◆ Dataset records:
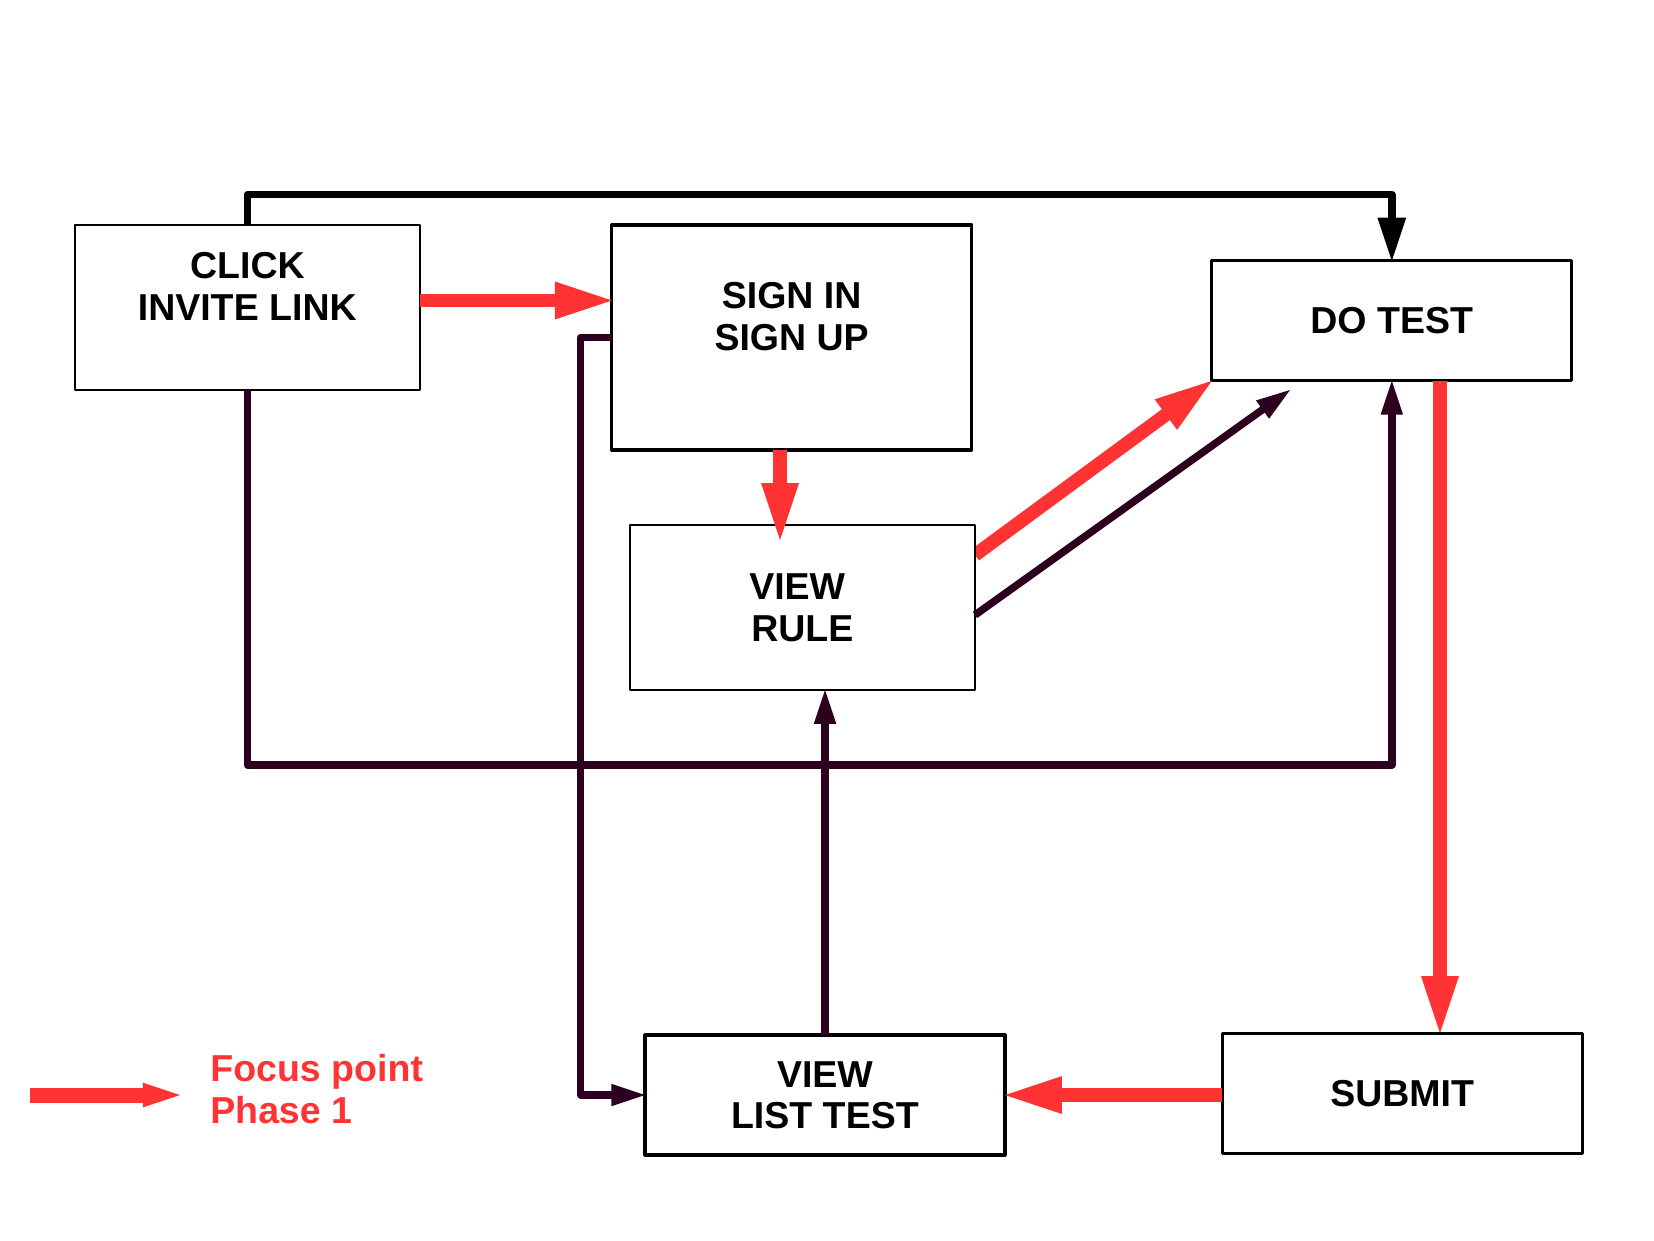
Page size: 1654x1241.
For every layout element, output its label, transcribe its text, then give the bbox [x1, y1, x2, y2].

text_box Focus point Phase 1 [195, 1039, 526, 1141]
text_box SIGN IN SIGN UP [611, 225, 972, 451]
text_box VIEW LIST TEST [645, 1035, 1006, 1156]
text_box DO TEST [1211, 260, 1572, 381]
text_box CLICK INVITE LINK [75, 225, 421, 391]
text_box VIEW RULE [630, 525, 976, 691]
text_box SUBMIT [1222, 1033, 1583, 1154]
---
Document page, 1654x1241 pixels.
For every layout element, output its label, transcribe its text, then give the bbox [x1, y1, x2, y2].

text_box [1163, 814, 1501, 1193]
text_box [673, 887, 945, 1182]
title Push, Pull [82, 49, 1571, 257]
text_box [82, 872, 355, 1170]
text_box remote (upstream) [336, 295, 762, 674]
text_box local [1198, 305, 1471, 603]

◆ Exercise:
Give the data starting at the line that contains "Document page, 1654x1241 pixels." and ending at the line that contains "text_box local [1198, 305, 1471, 603]" as a Markdown table with the columns Row and Data line, numbering each row and leaving out blank lines.

◆ Final result:
| Row | Data line |
|---|---|
| 1 | Document page, 1654x1241 pixels. |
| 2 | For every layout element, output its label, transcribe its text, then give the bbox [x1, y1, x2, y2]. |
| 3 | text_box [1163, 814, 1501, 1193] |
| 4 | text_box [673, 887, 945, 1182] |
| 5 | title Push, Pull [82, 49, 1571, 257] |
| 6 | text_box [82, 872, 355, 1170] |
| 7 | text_box remote (upstream) [336, 295, 762, 674] |
| 8 | text_box local [1198, 305, 1471, 603] |